1) Bots don't like the train. At all. If I spawn them off it, they won't get on it (even with a nav_mesh--if they aren't on the train, the finale won't start). If I spawn them on it, they slide off when it starts to move. I added in chest high railings to keep them on, limits visibility, but they can't jump off (foot high barriers they jumped over--idiots).

Additional Testing

Bots are still f-ing stupid.

2) The train jerks to a halt if any infected (or player) stands in front of the train.

3) Minor, but using a mounted minigun while riding the train has the visible barrel jumping badly. Doesn't effect aim, but looks bad.

4) My initial map is likely too large. Generating a nav mesh had to be done in quadrants. Finale hoard spawns are pitifully tiny against the background, and get shot down trying to chase the train engine. Added in a repeater logic object to add panic events every minute or so, triggering more hoards. I don't know if it works or not, my last test didn't seem to show any more zombies than before...

5) More train cars. Essh. Adding in more cars would be difficult.

6) Infected can't jump onto the train. They can try, but are frozen in place as the train slides out from under them. I'm going to try and give them a ground-level platform to jump onto first (plus anti-bot-slide railings on the back), to see if that helps.

Additional Testing

Adding 5 foot wide platforms was not enough, even standing on the platform and climbing up higher caused them to be locked to the unmoving terrain. Likely because common infected are objects, not players. This would also cause an issue if the roll of train and terrain were reversed (i.e. train is static and the scenery moves around it): the bots would "glide" over the terrain and be unable to do anything about obstacles (impacting on tends to cause death: numerous zombies were run over by my ground level platforms).

More Additional Testing

I reversed the rolls of "train" and "static" such that the terrain was moving relative to the game world, rather than the player's train object. Infected still jam the train to a hault even when there are push objects on the leading edge.

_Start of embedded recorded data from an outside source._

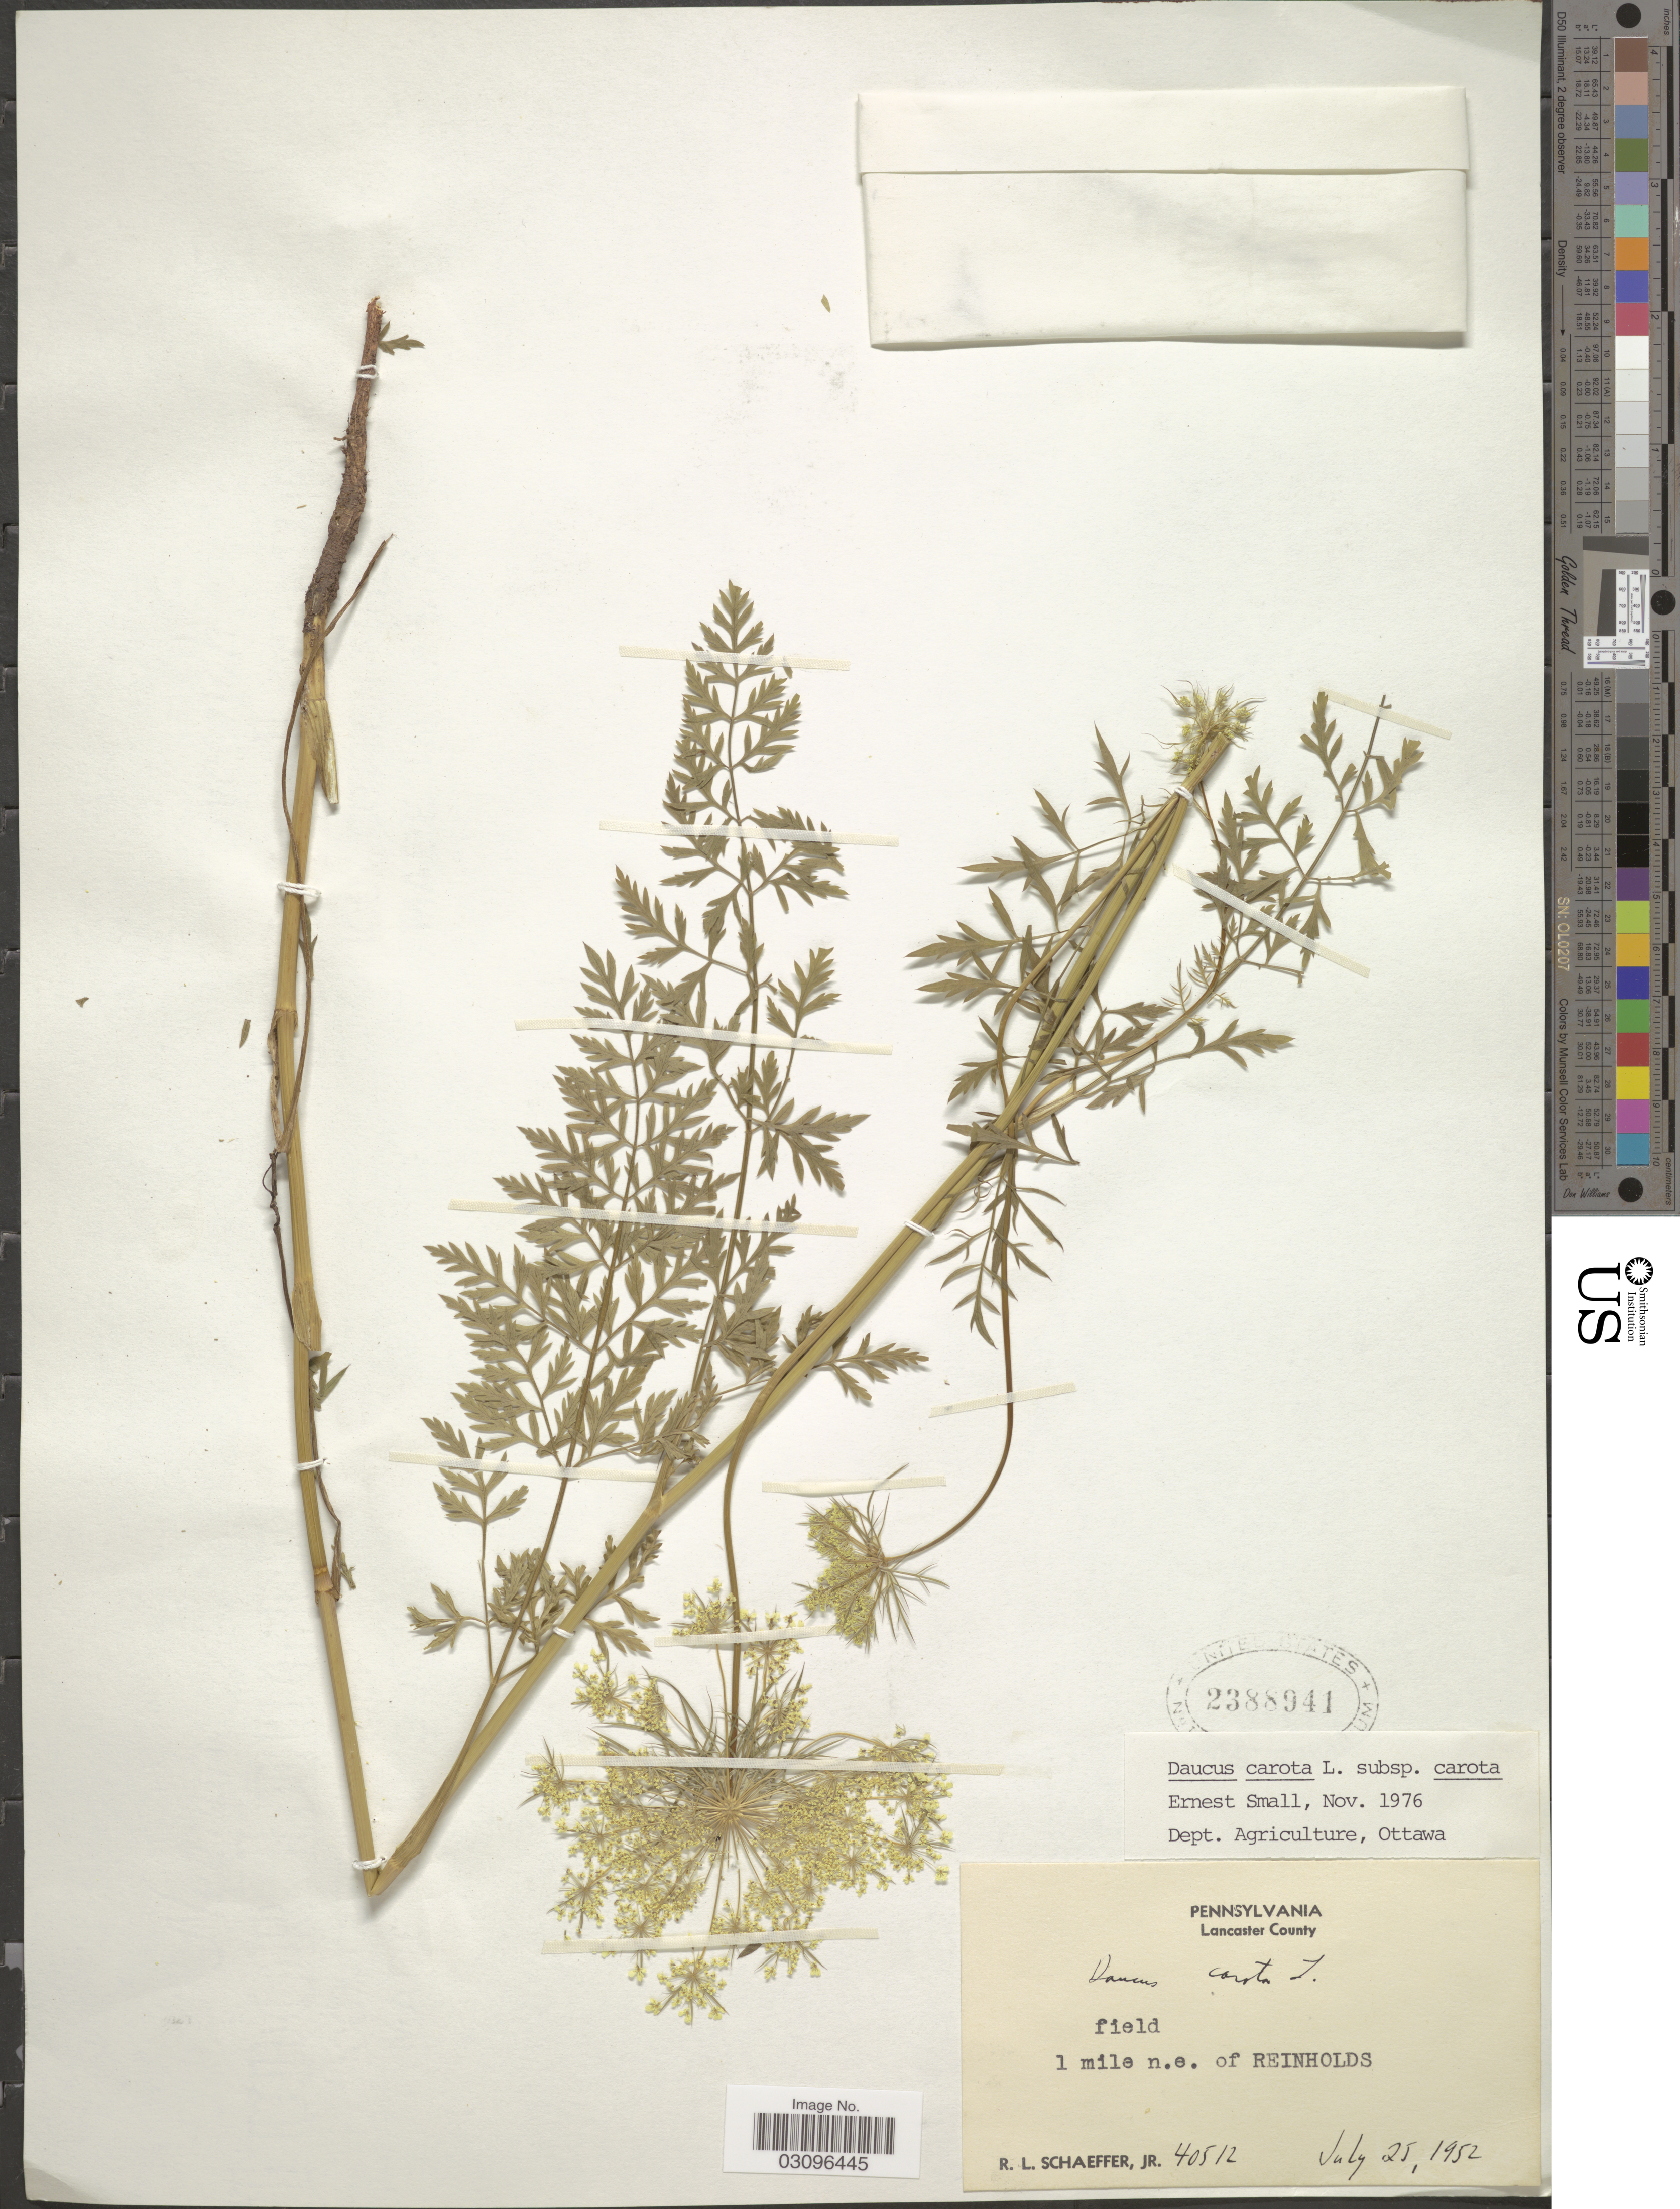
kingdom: Plantae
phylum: Tracheophyta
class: Magnoliopsida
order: Apiales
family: Apiaceae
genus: Daucus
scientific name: Daucus carota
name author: L.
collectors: R. L. Schaeffer Jr.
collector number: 40512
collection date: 1952-07-25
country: United States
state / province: Pennsylvania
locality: Lancaster County. 1 mile n.e. of Reinholds.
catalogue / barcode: US 2388941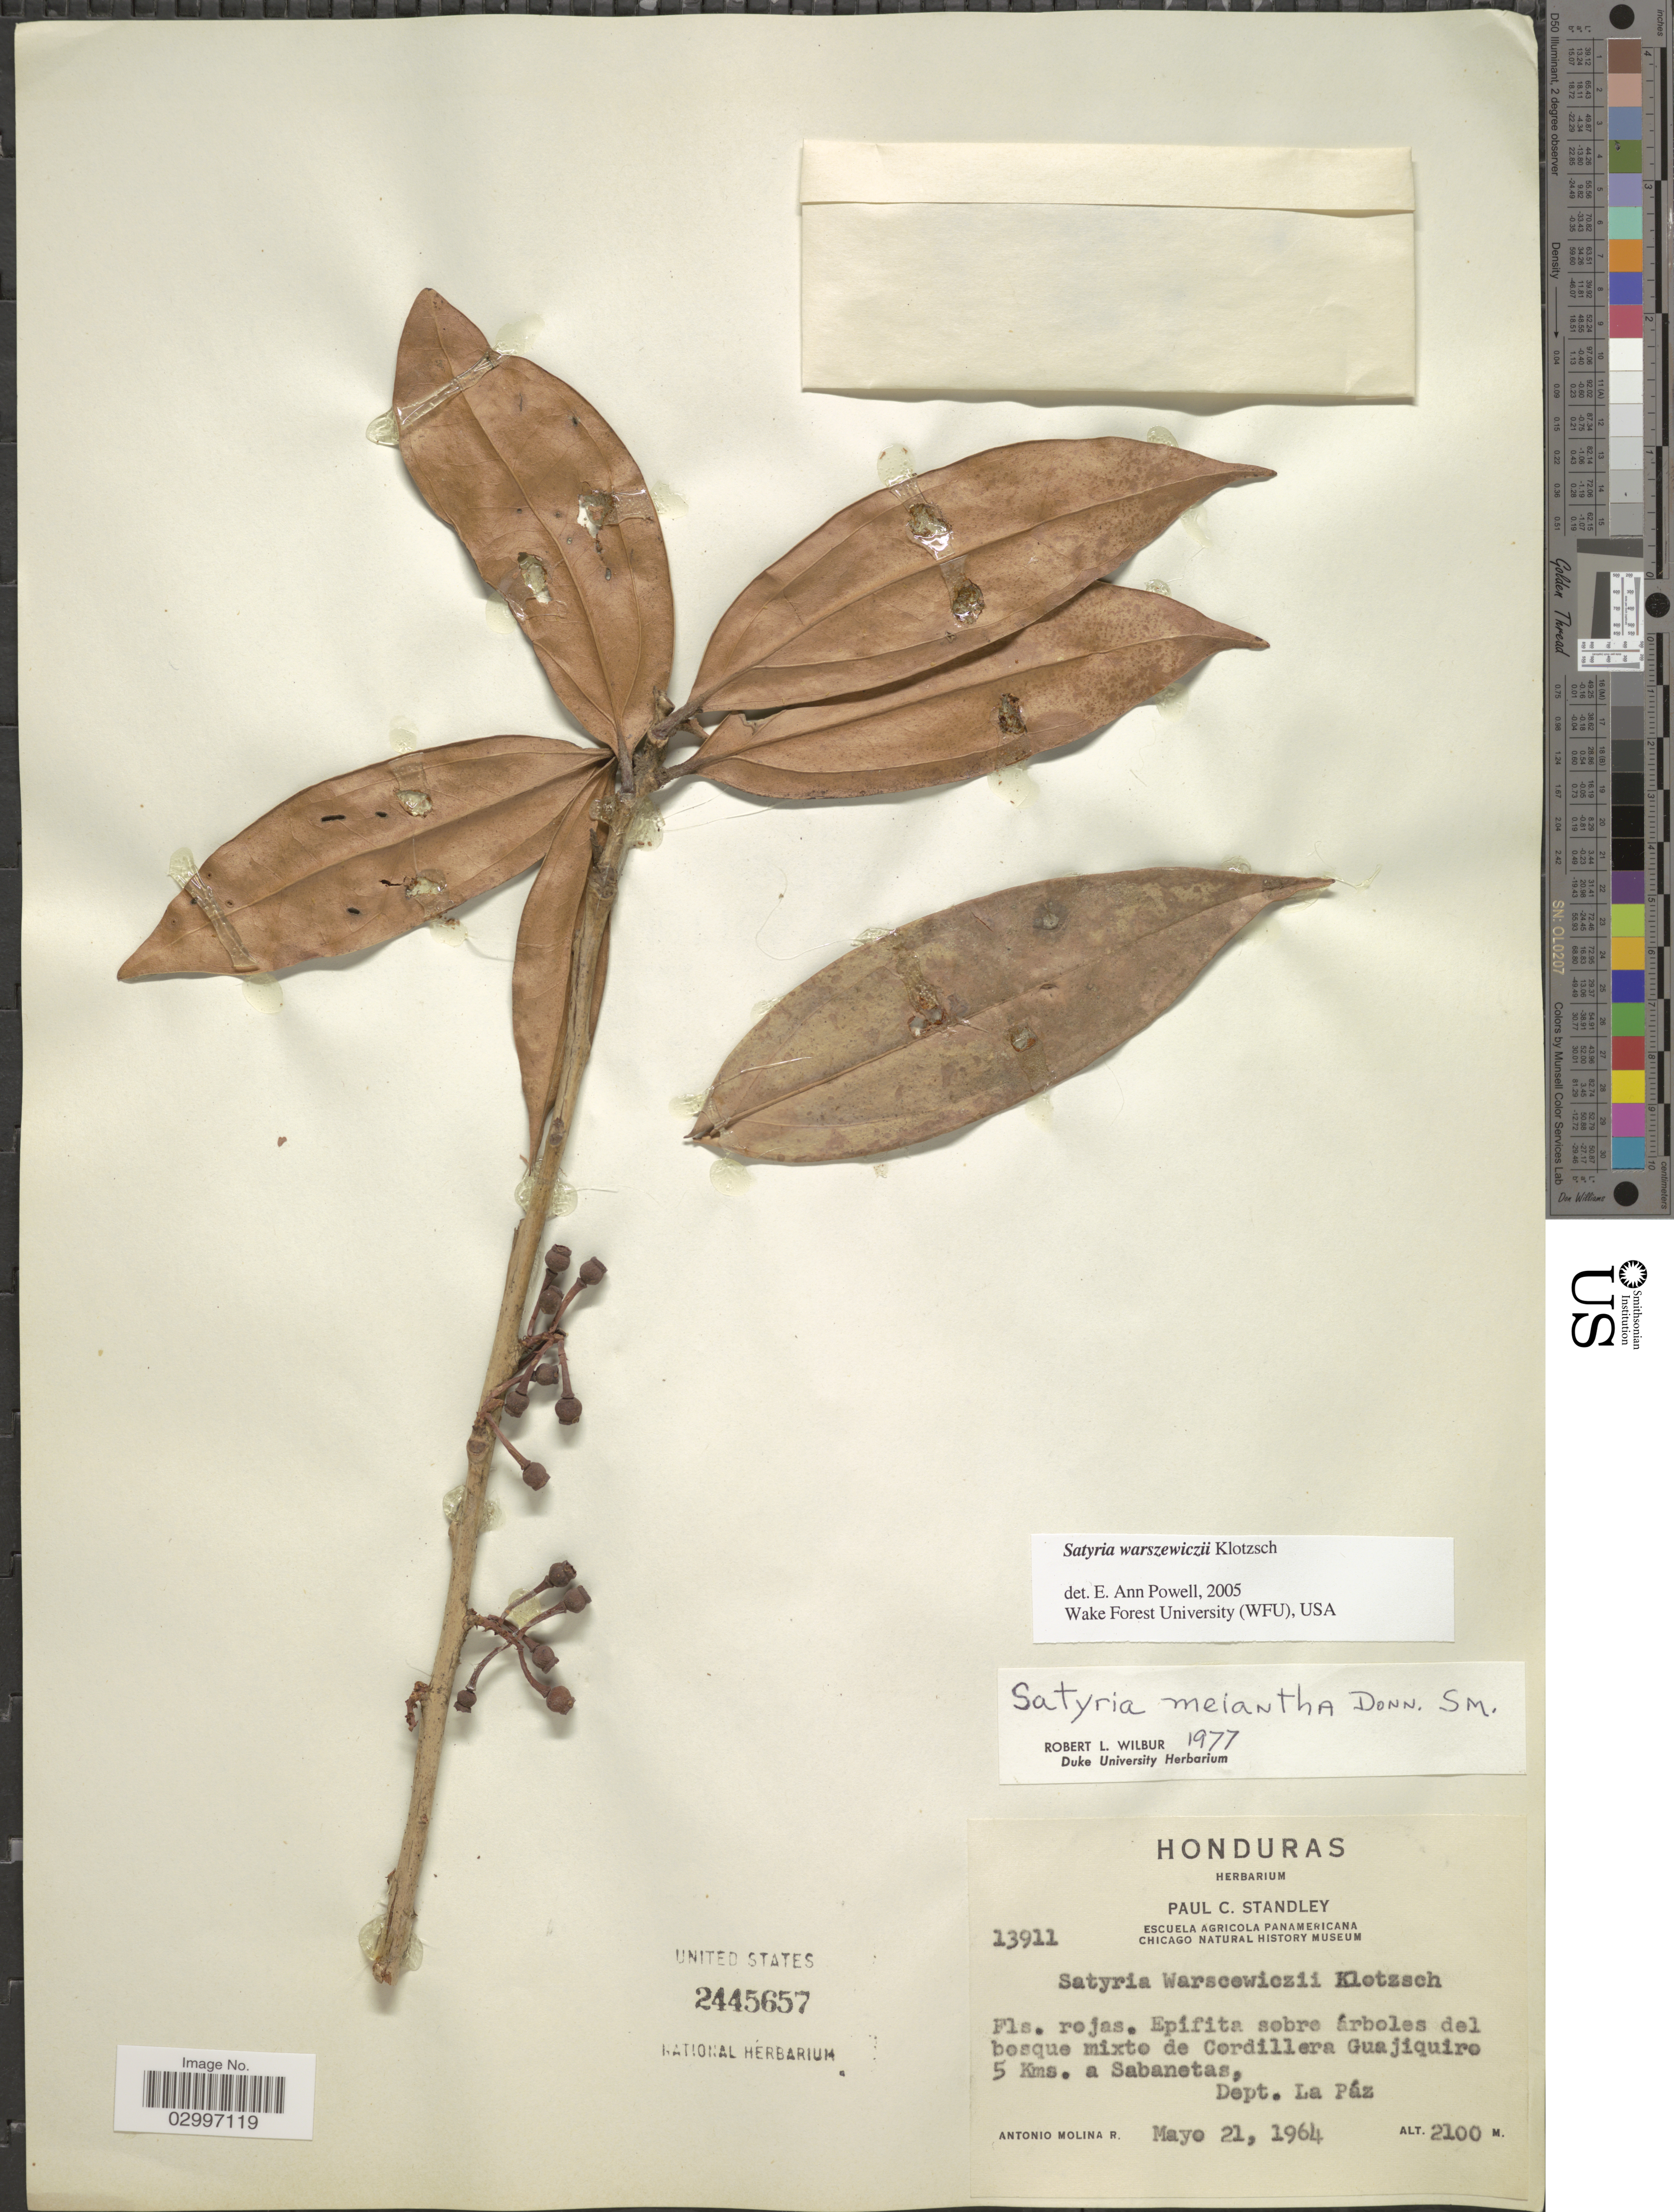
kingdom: Plantae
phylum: Tracheophyta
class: Magnoliopsida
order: Ericales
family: Ericaceae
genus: Satyria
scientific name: Satyria warszewiczii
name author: Klotzsch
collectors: A. Molina R.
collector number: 13911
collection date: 1964-05-21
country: Honduras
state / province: La Paz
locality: Bosques mixto de Cordillera Guajiquiro 5 Kms. a Sabanetas, Dept. La Páz.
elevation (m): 2100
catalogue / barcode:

As a side effect of the nav mesh not matching up with the environment all the time, zombies spawned in mid air. I fixed this by adding in NPC clip brushes in the air around objects that they couldn't spawn above (such that the open spaces were only above legal spawn locations on the terrain).

Also had an issue with zombies attacking the players. I did a ongameplaystart director command to tell the director to start a panic event, but the zombies just stood there.

This might be viable if a way of keeping the zombies from blocking the train is found.

7) Train speed. At 125 units/second the train doesn't appear to be moving all that fast, a decent clip, but it's at least as fast as zombies. Balance will need to be found. Boomers will likely pose no threat on this kind of map.

Additional Testing

85 speed units seems to be decent. Train feels like it's on the move, zombies can easily catch up (and get run down).

Multiple Safe Rooms

Two ending safe rooms.

Two routes you could take.

Two different next maps.

Which do you choose?

Initial Gathered Knowledge

This method isn't exactly feasible. Bots will have trouble, the nav_mesh ESCAPE_ROUTE only goes to one room, and all (living) survivors need to be in the same safe room in order for the level to end. If they aren't, but both doors close, no one is sure what would happen, it is assumed that nothing would happen, both safe rooms would consider that someone is alive and Not Inside.